### Directions
Give back exactly the lines of the data below, starting with the line that has "# Copyright 2020 The SkyWater PDK Authors" and going on through the line that has "# distributed under".

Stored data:
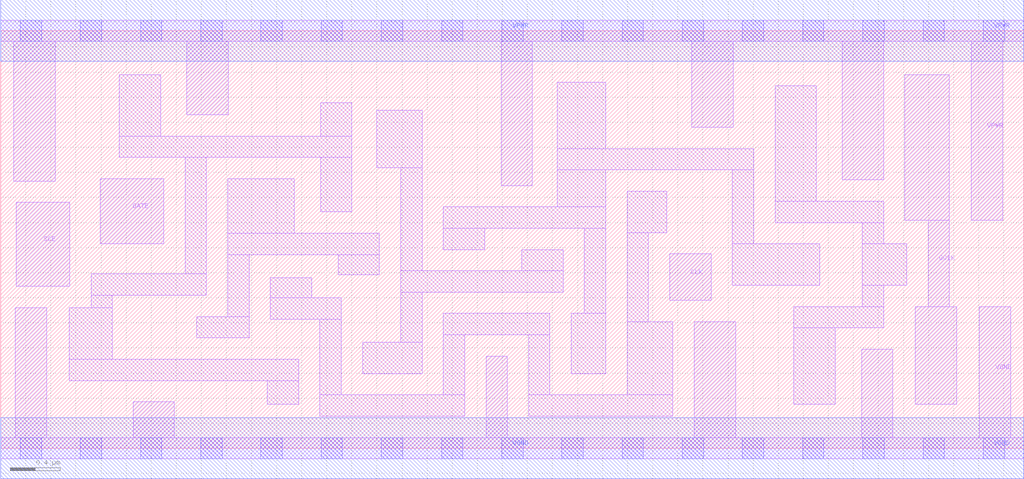
<source format=lef>
# Copyright 2020 The SkyWater PDK Authors
#
# Licensed under the Apache License, Version 2.0 (the "License");
# you may not use this file except in compliance with the License.
# You may obtain a copy of the License at
#
#     https://www.apache.org/licenses/LICENSE-2.0
#
# Unless required by applicable law or agreed to in writing, software
# distributed under the License is distributed on an "AS IS" BASIS,
# WITHOUT WARRANTIES OR CONDITIONS OF ANY KIND, either express or implied.
# See the License for the specific language governing permissions and
# limitations under the License.
#
# SPDX-License-Identifier: Apache-2.0

VERSION 5.7 ;
  NAMESCASESENSITIVE ON ;
  NOWIREEXTENSIONATPIN ON ;
  DIVIDERCHAR "/" ;
  BUSBITCHARS "[]" ;
UNITS
  DATABASE MICRONS 200 ;
END UNITS
MACRO sky130_fd_sc_ls__sdlclkp_2
  CLASS CORE ;
  SOURCE USER ;
  FOREIGN sky130_fd_sc_ls__sdlclkp_2 ;
  ORIGIN  0.000000  0.000000 ;
  SIZE  8.160000 BY  3.330000 ;
  SYMMETRY X Y ;
  SITE unit ;
  PIN GATE
    ANTENNAGATEAREA  0.208500 ;
    DIRECTION INPUT ;
    USE SIGNAL ;
    PORT
      LAYER li1 ;
        RECT 0.795000 1.630000 1.300000 2.150000 ;
    END
  END GATE
  PIN GCLK
    ANTENNADIFFAREA  0.543200 ;
    DIRECTION OUTPUT ;
    USE SIGNAL ;
    PORT
      LAYER li1 ;
        RECT 7.210000 1.820000 7.565000 2.980000 ;
        RECT 7.295000 0.350000 7.625000 1.130000 ;
        RECT 7.395000 1.130000 7.565000 1.820000 ;
    END
  END GCLK
  PIN SCE
    ANTENNAGATEAREA  0.208500 ;
    DIRECTION INPUT ;
    USE SIGNAL ;
    PORT
      LAYER li1 ;
        RECT 0.125000 1.290000 0.550000 1.960000 ;
    END
  END SCE
  PIN CLK
    ANTENNAGATEAREA  0.498000 ;
    DIRECTION INPUT ;
    USE CLOCK ;
    PORT
      LAYER li1 ;
        RECT 5.335000 1.180000 5.665000 1.550000 ;
    END
  END CLK
  PIN VGND
    DIRECTION INOUT ;
    SHAPE ABUTMENT ;
    USE GROUND ;
    PORT
      LAYER li1 ;
        RECT 0.000000 -0.085000 8.160000 0.085000 ;
        RECT 0.115000  0.085000 0.365000 1.120000 ;
        RECT 1.055000  0.085000 1.385000 0.370000 ;
        RECT 3.870000  0.085000 4.040000 0.735000 ;
        RECT 5.530000  0.085000 5.860000 1.010000 ;
        RECT 6.865000  0.085000 7.115000 0.790000 ;
        RECT 7.805000  0.085000 8.055000 1.130000 ;
      LAYER mcon ;
        RECT 0.155000 -0.085000 0.325000 0.085000 ;
        RECT 0.635000 -0.085000 0.805000 0.085000 ;
        RECT 1.115000 -0.085000 1.285000 0.085000 ;
        RECT 1.595000 -0.085000 1.765000 0.085000 ;
        RECT 2.075000 -0.085000 2.245000 0.085000 ;
        RECT 2.555000 -0.085000 2.725000 0.085000 ;
        RECT 3.035000 -0.085000 3.205000 0.085000 ;
        RECT 3.515000 -0.085000 3.685000 0.085000 ;
        RECT 3.995000 -0.085000 4.165000 0.085000 ;
        RECT 4.475000 -0.085000 4.645000 0.085000 ;
        RECT 4.955000 -0.085000 5.125000 0.085000 ;
        RECT 5.435000 -0.085000 5.605000 0.085000 ;
        RECT 5.915000 -0.085000 6.085000 0.085000 ;
        RECT 6.395000 -0.085000 6.565000 0.085000 ;
        RECT 6.875000 -0.085000 7.045000 0.085000 ;
        RECT 7.355000 -0.085000 7.525000 0.085000 ;
        RECT 7.835000 -0.085000 8.005000 0.085000 ;
      LAYER met1 ;
        RECT 0.000000 -0.245000 8.160000 0.245000 ;
    END
  END VGND
  PIN VPWR
    DIRECTION INOUT ;
    SHAPE ABUTMENT ;
    USE POWER ;
    PORT
      LAYER li1 ;
        RECT 0.000000 3.245000 8.160000 3.415000 ;
        RECT 0.105000 2.130000 0.435000 3.245000 ;
        RECT 1.485000 2.660000 1.815000 3.245000 ;
        RECT 3.990000 2.095000 4.240000 3.245000 ;
        RECT 5.510000 2.560000 5.840000 3.245000 ;
        RECT 6.710000 2.140000 7.040000 3.245000 ;
        RECT 7.740000 1.820000 7.990000 3.245000 ;
      LAYER mcon ;
        RECT 0.155000 3.245000 0.325000 3.415000 ;
        RECT 0.635000 3.245000 0.805000 3.415000 ;
        RECT 1.115000 3.245000 1.285000 3.415000 ;
        RECT 1.595000 3.245000 1.765000 3.415000 ;
        RECT 2.075000 3.245000 2.245000 3.415000 ;
        RECT 2.555000 3.245000 2.725000 3.415000 ;
        RECT 3.035000 3.245000 3.205000 3.415000 ;
        RECT 3.515000 3.245000 3.685000 3.415000 ;
        RECT 3.995000 3.245000 4.165000 3.415000 ;
        RECT 4.475000 3.245000 4.645000 3.415000 ;
        RECT 4.955000 3.245000 5.125000 3.415000 ;
        RECT 5.435000 3.245000 5.605000 3.415000 ;
        RECT 5.915000 3.245000 6.085000 3.415000 ;
        RECT 6.395000 3.245000 6.565000 3.415000 ;
        RECT 6.875000 3.245000 7.045000 3.415000 ;
        RECT 7.355000 3.245000 7.525000 3.415000 ;
        RECT 7.835000 3.245000 8.005000 3.415000 ;
      LAYER met1 ;
        RECT 0.000000 3.085000 8.160000 3.575000 ;
    END
  END VPWR
  OBS
    LAYER li1 ;
      RECT 0.545000 0.540000 2.375000 0.710000 ;
      RECT 0.545000 0.710000 0.890000 1.120000 ;
      RECT 0.720000 1.120000 0.890000 1.220000 ;
      RECT 0.720000 1.220000 1.640000 1.390000 ;
      RECT 0.945000 2.320000 2.800000 2.490000 ;
      RECT 0.945000 2.490000 1.275000 2.980000 ;
      RECT 1.470000 1.390000 1.640000 2.320000 ;
      RECT 1.565000 0.880000 1.980000 1.050000 ;
      RECT 1.810000 1.050000 1.980000 1.545000 ;
      RECT 1.810000 1.545000 3.020000 1.715000 ;
      RECT 1.810000 1.715000 2.340000 2.150000 ;
      RECT 2.125000 0.350000 2.375000 0.540000 ;
      RECT 2.150000 1.030000 2.715000 1.200000 ;
      RECT 2.150000 1.200000 2.480000 1.360000 ;
      RECT 2.545000 0.255000 3.700000 0.425000 ;
      RECT 2.545000 0.425000 2.715000 1.030000 ;
      RECT 2.550000 1.885000 2.800000 2.320000 ;
      RECT 2.550000 2.490000 2.800000 2.755000 ;
      RECT 2.690000 1.385000 3.020000 1.545000 ;
      RECT 2.885000 0.595000 3.360000 0.845000 ;
      RECT 3.000000 2.235000 3.360000 2.695000 ;
      RECT 3.190000 0.845000 3.360000 1.245000 ;
      RECT 3.190000 1.245000 4.485000 1.415000 ;
      RECT 3.190000 1.415000 3.360000 2.235000 ;
      RECT 3.530000 0.425000 3.700000 0.905000 ;
      RECT 3.530000 0.905000 4.380000 1.075000 ;
      RECT 3.530000 1.585000 3.860000 1.755000 ;
      RECT 3.530000 1.755000 4.825000 1.925000 ;
      RECT 4.155000 1.415000 4.485000 1.585000 ;
      RECT 4.210000 0.255000 5.360000 0.425000 ;
      RECT 4.210000 0.425000 4.380000 0.905000 ;
      RECT 4.440000 1.925000 4.825000 2.220000 ;
      RECT 4.440000 2.220000 6.005000 2.390000 ;
      RECT 4.440000 2.390000 4.825000 2.920000 ;
      RECT 4.550000 0.595000 4.825000 1.075000 ;
      RECT 4.655000 1.075000 4.825000 1.755000 ;
      RECT 4.995000 0.425000 5.360000 1.010000 ;
      RECT 4.995000 1.010000 5.165000 1.720000 ;
      RECT 4.995000 1.720000 5.310000 2.050000 ;
      RECT 5.835000 1.300000 6.530000 1.630000 ;
      RECT 5.835000 1.630000 6.005000 2.220000 ;
      RECT 6.175000 1.800000 7.040000 1.970000 ;
      RECT 6.175000 1.970000 6.505000 2.890000 ;
      RECT 6.325000 0.350000 6.655000 0.960000 ;
      RECT 6.325000 0.960000 7.040000 1.130000 ;
      RECT 6.870000 1.130000 7.040000 1.300000 ;
      RECT 6.870000 1.300000 7.225000 1.630000 ;
      RECT 6.870000 1.630000 7.040000 1.800000 ;
  END
END sky130_fd_sc_ls__sdlclkp_2

</source>
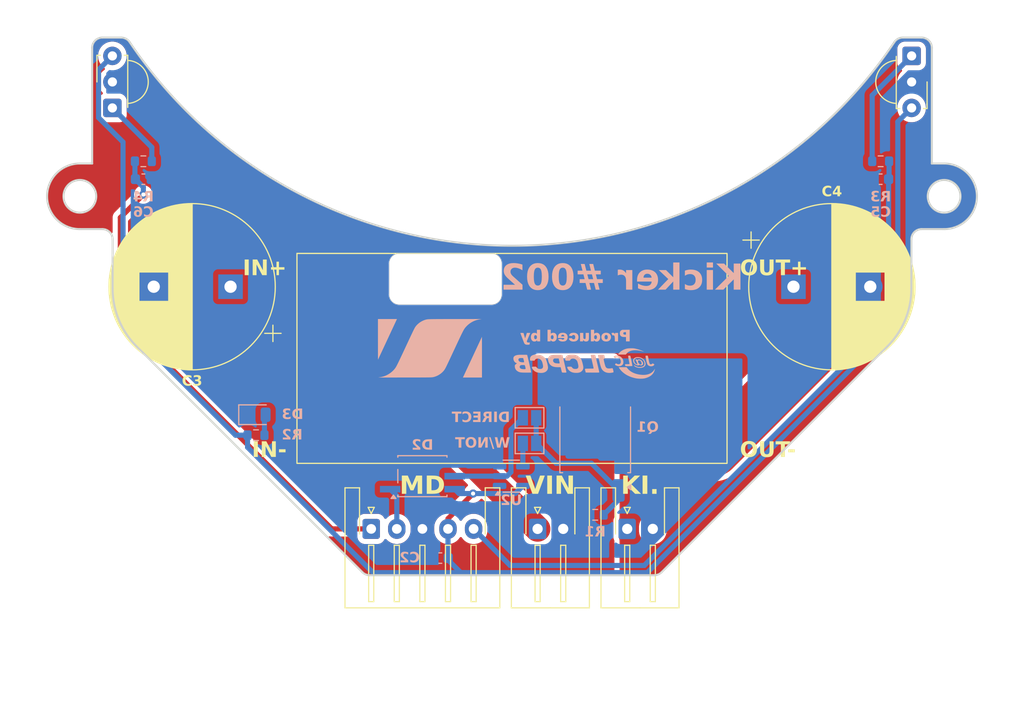
<source format=kicad_pcb>
(kicad_pcb
	(version 20240108)
	(generator "pcbnew")
	(generator_version "8.0")
	(general
		(thickness 1.6)
		(legacy_teardrops no)
	)
	(paper "A4")
	(layers
		(0 "F.Cu" signal)
		(31 "B.Cu" signal)
		(32 "B.Adhes" user "B.Adhesive")
		(33 "F.Adhes" user "F.Adhesive")
		(34 "B.Paste" user)
		(35 "F.Paste" user)
		(36 "B.SilkS" user "B.Silkscreen")
		(37 "F.SilkS" user "F.Silkscreen")
		(38 "B.Mask" user)
		(39 "F.Mask" user)
		(40 "Dwgs.User" user "User.Drawings")
		(41 "Cmts.User" user "User.Comments")
		(42 "Eco1.User" user "User.Eco1")
		(43 "Eco2.User" user "User.Eco2")
		(44 "Edge.Cuts" user)
		(45 "Margin" user)
		(46 "B.CrtYd" user "B.Courtyard")
		(47 "F.CrtYd" user "F.Courtyard")
		(48 "B.Fab" user)
		(49 "F.Fab" user)
		(50 "User.1" user)
		(51 "User.2" user)
		(52 "User.3" user)
		(53 "User.4" user)
		(54 "User.5" user)
		(55 "User.6" user)
		(56 "User.7" user)
		(57 "User.8" user)
		(58 "User.9" user)
	)
	(setup
		(pad_to_mask_clearance 0)
		(allow_soldermask_bridges_in_footprints no)
		(pcbplotparams
			(layerselection 0x00010fc_ffffffff)
			(plot_on_all_layers_selection 0x0000000_00000000)
			(disableapertmacros no)
			(usegerberextensions no)
			(usegerberattributes yes)
			(usegerberadvancedattributes yes)
			(creategerberjobfile yes)
			(dashed_line_dash_ratio 12.000000)
			(dashed_line_gap_ratio 3.000000)
			(svgprecision 4)
			(plotframeref no)
			(viasonmask no)
			(mode 1)
			(useauxorigin no)
			(hpglpennumber 1)
			(hpglpenspeed 20)
			(hpglpendiameter 15.000000)
			(pdf_front_fp_property_popups yes)
			(pdf_back_fp_property_popups yes)
			(dxfpolygonmode yes)
			(dxfimperialunits yes)
			(dxfusepcbnewfont yes)
			(psnegative no)
			(psa4output no)
			(plotreference yes)
			(plotvalue yes)
			(plotfptext yes)
			(plotinvisibletext no)
			(sketchpadsonfab no)
			(subtractmaskfromsilk no)
			(outputformat 1)
			(mirror no)
			(drillshape 1)
			(scaleselection 1)
			(outputdirectory "")
		)
	)
	(net 0 "")
	(net 1 "VCC")
	(net 2 "GND")
	(net 3 "+3.3V")
	(net 4 "Net-(D3-A)")
	(net 5 "ball01k")
	(net 6 "KickerSignal-main")
	(net 7 "Net-(JP1-B)")
	(net 8 "Net-(U3-OUT)")
	(net 9 "KickerPower")
	(net 10 "ball02k")
	(net 11 "Net-(JP2-A)")
	(net 12 "KickerSignal")
	(net 13 "Net-(U4-OUT)")
	(net 14 "Net-(J3-Pin_2)")
	(footprint "Capacitor_THT:CP_Radial_D16.0mm_P7.50mm" (layer "F.Cu") (at 152.512755 98 180))
	(footprint "@2024-Kicker:XL6009-SMD" (layer "F.Cu") (at 180 105))
	(footprint "Connector_JST:JST_XH_S2B-XH-A-1_1x02_P2.50mm_Horizontal" (layer "F.Cu") (at 182.5 121.65))
	(footprint "OptoDevice:Vishay_MINICAST-3Pin" (layer "F.Cu") (at 219.025 75.46 -90))
	(footprint "Connector_JST:JST_XH_S5B-XH-A-1_1x05_P2.50mm_Horizontal" (layer "F.Cu") (at 166.25 121.65))
	(footprint "Connector_JST:JST_XH_S2B-XH-A-1_1x02_P2.50mm_Horizontal" (layer "F.Cu") (at 191.25 121.65))
	(footprint "OptoDevice:Vishay_MINICAST-3Pin" (layer "F.Cu") (at 140.975 80.54 90))
	(footprint "Capacitor_THT:CP_Radial_D16.0mm_P7.50mm" (layer "F.Cu") (at 207.487246 98))
	(footprint "Capacitor_SMD:C_0603_1608Metric"
		(layer "B.Cu")
		(uuid "04fcede6-1e46-4606-acae-06a382195796")
		(at 144 87.5)
		(descr "Capacitor SMD 0603 (1608 Metric), square (rectangular) end terminal, IPC_7351 nominal, (Body size source: IPC-SM-782 page 76, https://www.pcb-3d.com/wordpress/wp-content/uploads/ipc
... [390846 chars truncated]
</source>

### Answer to the problem
# Copyright 2020 The SkyWater PDK Authors
#
# Licensed under the Apache License, Version 2.0 (the "License");
# you may not use this file except in compliance with the License.
# You may obtain a copy of the License at
#
#     https://www.apache.org/licenses/LICENSE-2.0
#
# Unless required by applicable law or agreed to in writing, software
# distributed under the License is distributed on an "AS IS" BASIS,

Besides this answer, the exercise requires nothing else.